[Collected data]
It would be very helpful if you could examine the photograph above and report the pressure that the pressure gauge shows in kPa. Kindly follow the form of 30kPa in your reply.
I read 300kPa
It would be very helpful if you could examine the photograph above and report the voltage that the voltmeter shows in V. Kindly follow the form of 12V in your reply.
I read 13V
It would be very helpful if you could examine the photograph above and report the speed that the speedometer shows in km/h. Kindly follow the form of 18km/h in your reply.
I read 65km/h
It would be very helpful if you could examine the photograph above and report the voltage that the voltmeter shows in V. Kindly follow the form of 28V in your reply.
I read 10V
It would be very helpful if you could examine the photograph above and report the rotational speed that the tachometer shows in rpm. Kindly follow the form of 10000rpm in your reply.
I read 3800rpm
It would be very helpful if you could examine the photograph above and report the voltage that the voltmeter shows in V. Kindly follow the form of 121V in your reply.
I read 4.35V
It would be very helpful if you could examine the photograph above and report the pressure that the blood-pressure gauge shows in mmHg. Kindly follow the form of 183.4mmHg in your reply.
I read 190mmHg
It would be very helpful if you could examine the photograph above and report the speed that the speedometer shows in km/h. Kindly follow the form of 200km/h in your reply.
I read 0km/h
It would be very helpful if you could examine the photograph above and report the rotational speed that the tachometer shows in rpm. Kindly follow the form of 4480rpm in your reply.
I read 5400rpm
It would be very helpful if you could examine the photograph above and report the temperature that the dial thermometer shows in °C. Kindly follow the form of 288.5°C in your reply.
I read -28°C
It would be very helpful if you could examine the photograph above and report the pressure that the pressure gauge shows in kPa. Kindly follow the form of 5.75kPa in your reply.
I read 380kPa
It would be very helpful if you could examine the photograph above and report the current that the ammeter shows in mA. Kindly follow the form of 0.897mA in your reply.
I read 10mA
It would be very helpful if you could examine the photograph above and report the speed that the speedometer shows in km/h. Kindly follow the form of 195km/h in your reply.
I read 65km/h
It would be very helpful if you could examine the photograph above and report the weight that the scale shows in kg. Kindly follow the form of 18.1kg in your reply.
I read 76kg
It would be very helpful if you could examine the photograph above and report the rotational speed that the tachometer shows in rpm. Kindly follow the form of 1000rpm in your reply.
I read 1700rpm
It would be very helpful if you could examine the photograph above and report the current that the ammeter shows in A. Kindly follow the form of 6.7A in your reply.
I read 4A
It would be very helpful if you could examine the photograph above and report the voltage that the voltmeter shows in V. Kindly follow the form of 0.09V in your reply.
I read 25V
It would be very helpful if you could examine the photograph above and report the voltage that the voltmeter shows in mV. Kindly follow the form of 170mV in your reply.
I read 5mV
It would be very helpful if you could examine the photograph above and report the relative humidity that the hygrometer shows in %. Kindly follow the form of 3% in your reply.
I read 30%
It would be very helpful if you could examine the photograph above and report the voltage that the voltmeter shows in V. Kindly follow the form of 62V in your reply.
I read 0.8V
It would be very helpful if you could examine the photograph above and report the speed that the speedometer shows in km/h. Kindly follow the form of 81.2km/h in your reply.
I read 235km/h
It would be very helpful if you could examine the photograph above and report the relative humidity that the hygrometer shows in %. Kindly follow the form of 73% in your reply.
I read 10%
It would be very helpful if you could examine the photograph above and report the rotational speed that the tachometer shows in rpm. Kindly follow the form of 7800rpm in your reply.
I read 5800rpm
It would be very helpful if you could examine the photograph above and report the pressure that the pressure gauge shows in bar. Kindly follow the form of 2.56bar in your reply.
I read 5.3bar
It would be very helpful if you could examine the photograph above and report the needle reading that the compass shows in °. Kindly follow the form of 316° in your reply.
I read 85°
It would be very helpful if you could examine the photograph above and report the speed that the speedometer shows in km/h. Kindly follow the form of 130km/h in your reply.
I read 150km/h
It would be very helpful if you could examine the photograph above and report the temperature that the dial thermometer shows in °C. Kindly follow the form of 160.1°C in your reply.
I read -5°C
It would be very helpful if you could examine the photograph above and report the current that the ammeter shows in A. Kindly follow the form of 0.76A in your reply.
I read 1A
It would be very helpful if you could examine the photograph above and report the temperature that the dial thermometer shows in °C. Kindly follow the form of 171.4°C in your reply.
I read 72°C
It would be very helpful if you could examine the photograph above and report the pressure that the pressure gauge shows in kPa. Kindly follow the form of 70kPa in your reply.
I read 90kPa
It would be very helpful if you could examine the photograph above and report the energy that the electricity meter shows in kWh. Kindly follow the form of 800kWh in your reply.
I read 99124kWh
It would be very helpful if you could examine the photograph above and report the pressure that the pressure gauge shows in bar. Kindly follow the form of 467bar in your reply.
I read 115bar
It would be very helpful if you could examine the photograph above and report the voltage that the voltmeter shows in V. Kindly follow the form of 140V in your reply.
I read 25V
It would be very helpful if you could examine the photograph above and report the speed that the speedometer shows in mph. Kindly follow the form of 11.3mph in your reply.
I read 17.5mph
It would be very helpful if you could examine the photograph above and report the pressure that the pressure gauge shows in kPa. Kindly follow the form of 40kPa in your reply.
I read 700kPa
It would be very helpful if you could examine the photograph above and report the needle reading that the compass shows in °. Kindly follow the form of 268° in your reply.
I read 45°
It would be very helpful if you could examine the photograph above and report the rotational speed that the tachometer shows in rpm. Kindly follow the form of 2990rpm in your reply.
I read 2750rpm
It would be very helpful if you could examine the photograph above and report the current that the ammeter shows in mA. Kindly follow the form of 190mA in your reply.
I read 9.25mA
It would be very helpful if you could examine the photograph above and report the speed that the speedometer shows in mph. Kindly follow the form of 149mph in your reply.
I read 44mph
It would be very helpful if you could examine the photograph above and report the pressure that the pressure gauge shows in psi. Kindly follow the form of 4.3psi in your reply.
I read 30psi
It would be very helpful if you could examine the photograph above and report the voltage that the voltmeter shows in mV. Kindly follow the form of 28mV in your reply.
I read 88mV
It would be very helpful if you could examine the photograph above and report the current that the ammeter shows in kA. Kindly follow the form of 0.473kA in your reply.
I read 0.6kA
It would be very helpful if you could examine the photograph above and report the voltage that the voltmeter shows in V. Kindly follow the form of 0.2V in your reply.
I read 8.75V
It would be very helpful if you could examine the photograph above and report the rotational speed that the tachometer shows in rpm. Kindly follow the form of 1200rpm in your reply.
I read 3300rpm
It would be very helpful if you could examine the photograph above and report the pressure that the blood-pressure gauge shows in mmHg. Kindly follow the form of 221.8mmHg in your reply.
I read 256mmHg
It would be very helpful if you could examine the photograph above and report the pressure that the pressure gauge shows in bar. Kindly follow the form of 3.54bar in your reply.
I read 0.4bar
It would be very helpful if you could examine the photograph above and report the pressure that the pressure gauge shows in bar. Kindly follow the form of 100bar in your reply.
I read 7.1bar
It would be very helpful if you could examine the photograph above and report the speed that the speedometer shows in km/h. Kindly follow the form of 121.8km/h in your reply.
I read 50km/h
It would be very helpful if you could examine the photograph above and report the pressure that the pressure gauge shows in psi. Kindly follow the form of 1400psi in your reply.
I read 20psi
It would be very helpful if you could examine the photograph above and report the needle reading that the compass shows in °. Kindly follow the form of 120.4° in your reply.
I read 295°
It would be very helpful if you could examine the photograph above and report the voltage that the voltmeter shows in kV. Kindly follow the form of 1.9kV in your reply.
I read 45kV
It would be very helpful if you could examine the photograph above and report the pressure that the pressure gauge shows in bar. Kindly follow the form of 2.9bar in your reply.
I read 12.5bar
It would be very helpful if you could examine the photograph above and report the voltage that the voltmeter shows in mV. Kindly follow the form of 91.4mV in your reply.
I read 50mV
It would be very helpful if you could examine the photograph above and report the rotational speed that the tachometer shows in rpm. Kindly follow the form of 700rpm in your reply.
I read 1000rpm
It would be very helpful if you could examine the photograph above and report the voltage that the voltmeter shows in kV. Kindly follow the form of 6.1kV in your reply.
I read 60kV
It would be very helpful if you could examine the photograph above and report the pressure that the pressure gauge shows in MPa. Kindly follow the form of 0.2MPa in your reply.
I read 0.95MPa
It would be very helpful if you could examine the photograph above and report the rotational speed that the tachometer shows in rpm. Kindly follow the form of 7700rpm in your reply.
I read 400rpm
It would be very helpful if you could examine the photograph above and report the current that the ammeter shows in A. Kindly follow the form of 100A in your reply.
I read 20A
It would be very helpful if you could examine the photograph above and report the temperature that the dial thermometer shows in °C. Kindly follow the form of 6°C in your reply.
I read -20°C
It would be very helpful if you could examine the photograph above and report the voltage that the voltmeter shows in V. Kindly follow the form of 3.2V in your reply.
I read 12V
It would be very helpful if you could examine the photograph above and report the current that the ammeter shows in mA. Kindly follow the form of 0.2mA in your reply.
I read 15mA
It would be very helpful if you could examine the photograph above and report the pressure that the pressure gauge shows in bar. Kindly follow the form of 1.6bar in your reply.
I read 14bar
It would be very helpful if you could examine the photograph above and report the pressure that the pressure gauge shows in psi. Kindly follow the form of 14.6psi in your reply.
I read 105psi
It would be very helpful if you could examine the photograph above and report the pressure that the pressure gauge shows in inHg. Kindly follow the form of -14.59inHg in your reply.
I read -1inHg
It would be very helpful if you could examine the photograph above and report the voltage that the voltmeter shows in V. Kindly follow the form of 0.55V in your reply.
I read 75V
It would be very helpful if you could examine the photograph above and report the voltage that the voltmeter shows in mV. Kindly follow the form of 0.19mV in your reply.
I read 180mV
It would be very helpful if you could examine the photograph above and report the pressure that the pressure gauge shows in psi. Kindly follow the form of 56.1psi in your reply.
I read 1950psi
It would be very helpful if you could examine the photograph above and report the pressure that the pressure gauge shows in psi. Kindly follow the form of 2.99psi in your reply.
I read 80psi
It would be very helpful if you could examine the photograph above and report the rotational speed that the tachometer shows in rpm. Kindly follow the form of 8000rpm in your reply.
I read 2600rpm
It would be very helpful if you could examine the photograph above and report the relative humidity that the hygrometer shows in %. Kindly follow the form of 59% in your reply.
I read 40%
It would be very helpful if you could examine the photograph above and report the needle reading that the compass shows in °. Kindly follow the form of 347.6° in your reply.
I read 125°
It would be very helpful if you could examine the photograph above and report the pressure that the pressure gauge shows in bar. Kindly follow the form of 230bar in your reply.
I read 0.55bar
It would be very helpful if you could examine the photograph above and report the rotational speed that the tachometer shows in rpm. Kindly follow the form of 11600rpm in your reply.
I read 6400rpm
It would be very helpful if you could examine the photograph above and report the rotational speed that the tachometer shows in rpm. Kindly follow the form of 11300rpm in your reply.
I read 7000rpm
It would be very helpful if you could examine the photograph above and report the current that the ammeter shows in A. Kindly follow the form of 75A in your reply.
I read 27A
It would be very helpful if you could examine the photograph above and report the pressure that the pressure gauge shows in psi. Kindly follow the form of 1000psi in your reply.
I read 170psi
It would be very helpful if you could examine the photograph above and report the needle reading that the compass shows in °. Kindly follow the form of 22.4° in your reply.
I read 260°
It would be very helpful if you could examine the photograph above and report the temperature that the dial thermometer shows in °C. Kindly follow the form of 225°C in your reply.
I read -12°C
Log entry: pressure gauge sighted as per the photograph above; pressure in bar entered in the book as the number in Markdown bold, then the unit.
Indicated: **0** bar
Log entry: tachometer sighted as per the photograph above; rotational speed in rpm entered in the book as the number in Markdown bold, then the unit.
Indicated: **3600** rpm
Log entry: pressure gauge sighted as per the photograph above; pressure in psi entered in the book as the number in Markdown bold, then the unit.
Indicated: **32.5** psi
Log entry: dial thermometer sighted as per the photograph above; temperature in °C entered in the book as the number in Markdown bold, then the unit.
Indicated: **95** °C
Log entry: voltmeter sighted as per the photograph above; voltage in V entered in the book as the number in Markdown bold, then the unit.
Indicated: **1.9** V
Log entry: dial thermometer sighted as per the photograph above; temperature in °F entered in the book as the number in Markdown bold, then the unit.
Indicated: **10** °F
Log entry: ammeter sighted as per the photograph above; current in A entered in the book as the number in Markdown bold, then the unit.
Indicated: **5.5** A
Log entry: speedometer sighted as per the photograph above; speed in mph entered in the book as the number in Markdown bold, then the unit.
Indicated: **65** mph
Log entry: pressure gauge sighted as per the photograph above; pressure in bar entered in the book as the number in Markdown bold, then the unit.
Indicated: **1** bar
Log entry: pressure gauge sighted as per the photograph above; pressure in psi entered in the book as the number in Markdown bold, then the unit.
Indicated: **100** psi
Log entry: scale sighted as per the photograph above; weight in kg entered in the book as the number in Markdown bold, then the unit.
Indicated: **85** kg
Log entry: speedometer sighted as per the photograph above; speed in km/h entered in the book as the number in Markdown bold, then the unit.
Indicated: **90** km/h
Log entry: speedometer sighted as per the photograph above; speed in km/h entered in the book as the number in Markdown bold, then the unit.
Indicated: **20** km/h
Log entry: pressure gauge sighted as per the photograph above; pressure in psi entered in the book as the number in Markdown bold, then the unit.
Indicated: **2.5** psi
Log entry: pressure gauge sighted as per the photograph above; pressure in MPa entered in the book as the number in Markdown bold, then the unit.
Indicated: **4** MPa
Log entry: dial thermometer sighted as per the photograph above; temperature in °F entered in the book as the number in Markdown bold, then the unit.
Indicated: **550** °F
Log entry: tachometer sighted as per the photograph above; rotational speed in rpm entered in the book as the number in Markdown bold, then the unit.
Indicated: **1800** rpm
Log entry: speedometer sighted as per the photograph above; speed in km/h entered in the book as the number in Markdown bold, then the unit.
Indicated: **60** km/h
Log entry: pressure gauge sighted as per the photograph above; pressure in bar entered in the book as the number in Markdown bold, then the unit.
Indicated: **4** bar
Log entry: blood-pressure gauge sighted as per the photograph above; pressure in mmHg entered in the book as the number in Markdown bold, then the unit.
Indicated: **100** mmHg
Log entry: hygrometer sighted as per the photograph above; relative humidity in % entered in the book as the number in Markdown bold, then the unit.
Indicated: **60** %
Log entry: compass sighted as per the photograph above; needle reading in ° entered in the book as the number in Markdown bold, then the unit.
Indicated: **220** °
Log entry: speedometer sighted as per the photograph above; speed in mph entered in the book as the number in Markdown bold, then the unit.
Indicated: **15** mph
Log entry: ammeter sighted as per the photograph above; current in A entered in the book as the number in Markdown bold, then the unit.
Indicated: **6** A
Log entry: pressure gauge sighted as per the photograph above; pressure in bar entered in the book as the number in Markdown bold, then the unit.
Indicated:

▶ [Required work] Filter the material above, copying each line that contains the word "weight".

▶ [Exercise solution]
It would be very helpful if you could examine the photograph above and report the weight that the scale shows in kg. Kindly follow the form of 18.1kg in your reply.
Log entry: scale sighted as per the photograph above; weight in kg entered in the book as the number in Markdown bold, then the unit.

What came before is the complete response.